Integrating into serial production
However, BMW has also used additive techniques for the production of more practical if less obvious parts. An example is the guide rail for the window of the BMW i8 Roadster, which is located in the door and ensures smooth window entry and exit. It is manufactured using a multi-jet fusion system from Hewlett-Packard.
“Our specialists developed this part in just five days at the Additive Manufacturing Centre, and integrated it into the series production of the vehicle in Leipzig within a very short period of time,” states Dr Ertel. “BMW Group has further developed the technology for production and is now using this particularly fast process for the first time in series production,” he confirms. “With this technology up to a hundred window guide rails made of polyamide can be produced within 24 hours in one 3D printer.”

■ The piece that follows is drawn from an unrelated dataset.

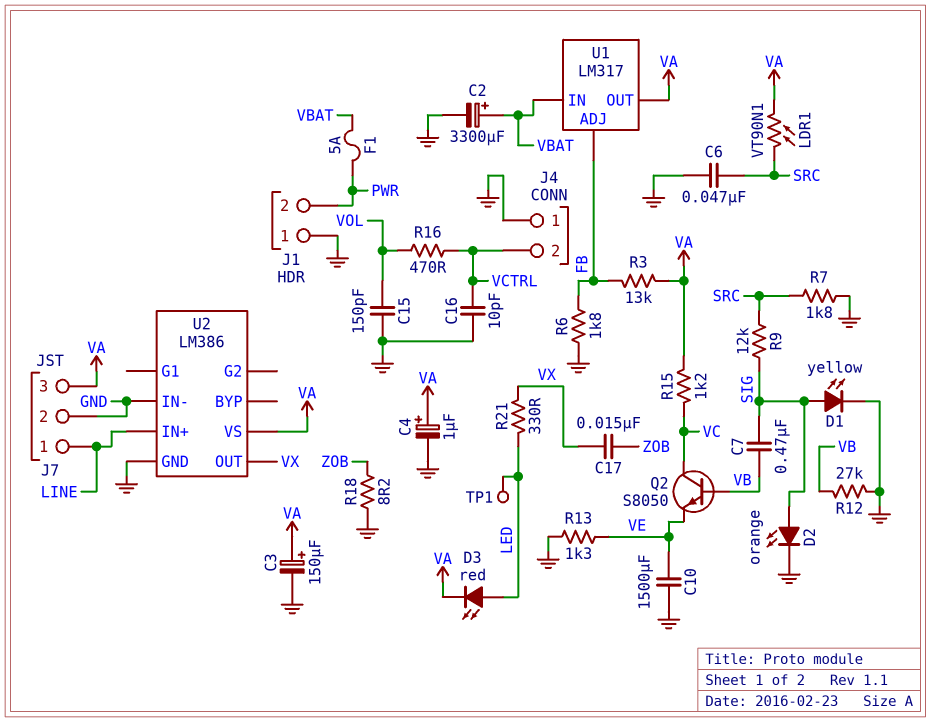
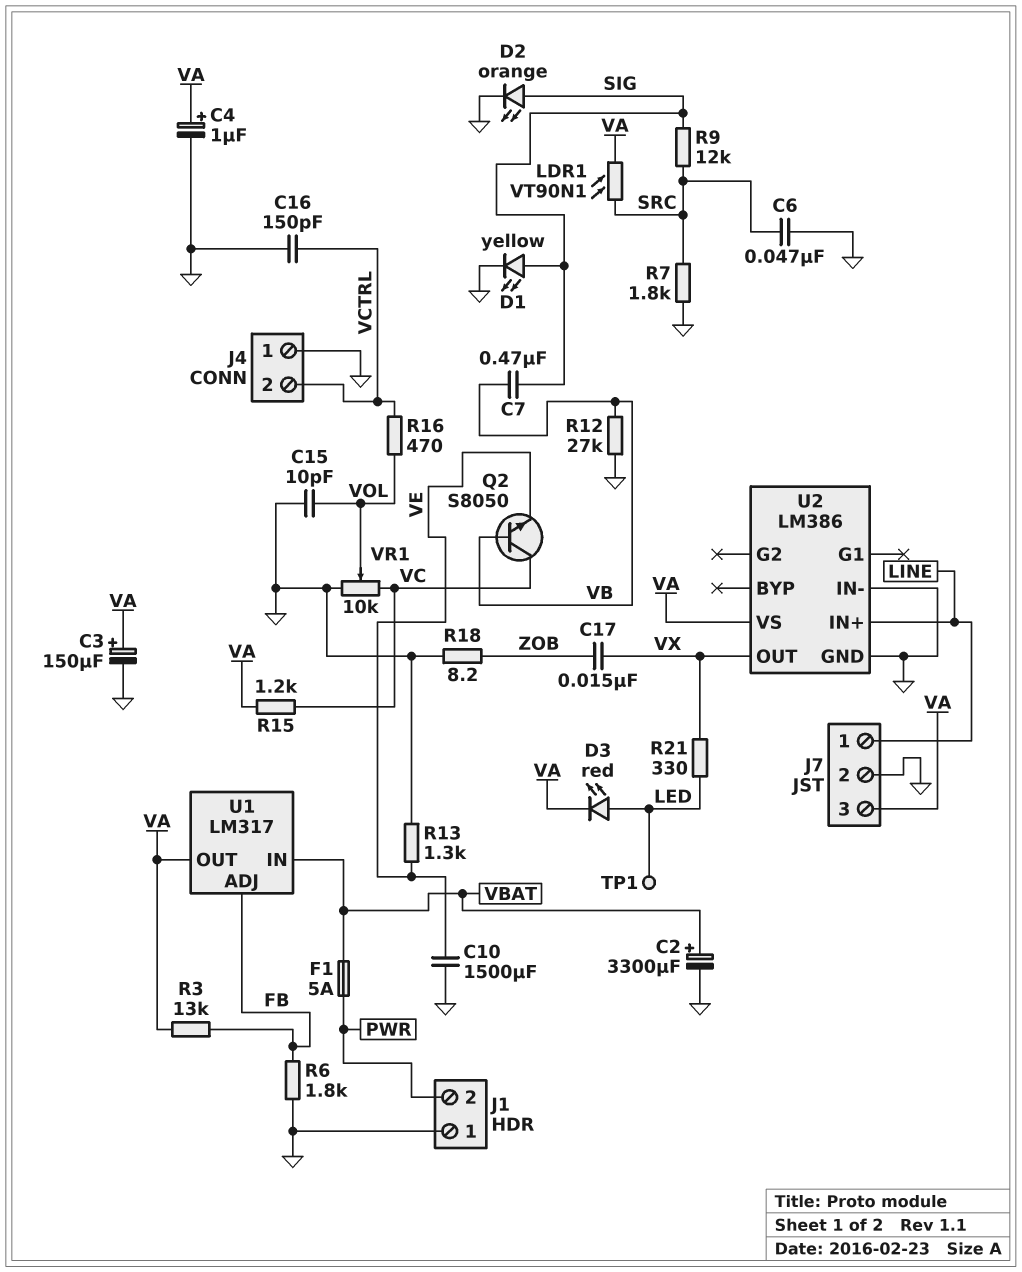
C15: 150pF (GND, VOL) -> 10pF (GND, VOL)
C16: 10pF (GND, VCTRL) -> 150pF (GND, VCTRL)
VR1: none -> 10k (GND, VC, wiper VOL)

“Production projects are increasing but they are still in small series applications, though we expect more to come in the future.”
Dr Jens Ertel, BMW
In addition, the holder for the cover on the soft-top roof of the BMW i8 Roadster is also manufactured in the Munich Additive Manufacturing Centre. In this case, says Dr Ertel, the component is made from an aluminium alloy and is “lighter and significantly stiffer than a commonly used plastic injection-moulded part”. He adds that both components are printed in “significant figures of several thousand parts”.
Moreover, additive manufacturing within BMW is distributed throughout the company globally. “Most of our plants are already equipped with 3D printers with a focus on tools, jigs and fixtures, but also for hardware improvement processes in the production lines,” Dr Ertel confirms.
He adds that the technology also supports product customisation specific to local demands. “We continuously evaluate how our customers can further benefit from 3D printing,” he says. As such, the ‘MINI Yours Customised’ initiative has been “an important milestone” for the company and has been expanded beyond the initial side indicator application to include additively manufactured individualised dashboard trims.
“This form of mass customisation is only possible thanks to 3D printing and has enabled us to provide numerous country-specific editions with individualised parts,” he states. These have included, for instance, nameplates in local dialects and city skylines on the dashboard trim and the side scuttles. He adds that, in the future, BMW also expects designers to use the design freedom facilitated by additive techniques to permit the manufacture of “integrated complex structures with an intriguing functionality and aesthetic to them, which could not be manufactured by other means.”
Dr Ertel says that when evaluating the introduction of additive techniques BMW “sticks to our long-term strategy of doing so where it creates benefits like cost and time advantages over conventional production methods.” He says the company sees a high potential to introduce changes where needed and that this is “something we know from our prototype production where iterations are made in very short time cycles.” He adds that a major reason BMW targets the use additive manufacturing for prototyping and small batch production of customised or very complex components is because of its ability to facilitate tool free manufacturing.
Furthermore, Dr Ertel states, “while we believe cost effectiveness will improve with new production processes and we constantly try to give our view on new machines, materials or software that are in development.” This active interest in the wider additive manufacturing business will, he believes, “lead to new innovations and possibilities that can then be directly applied in the automotive industry.”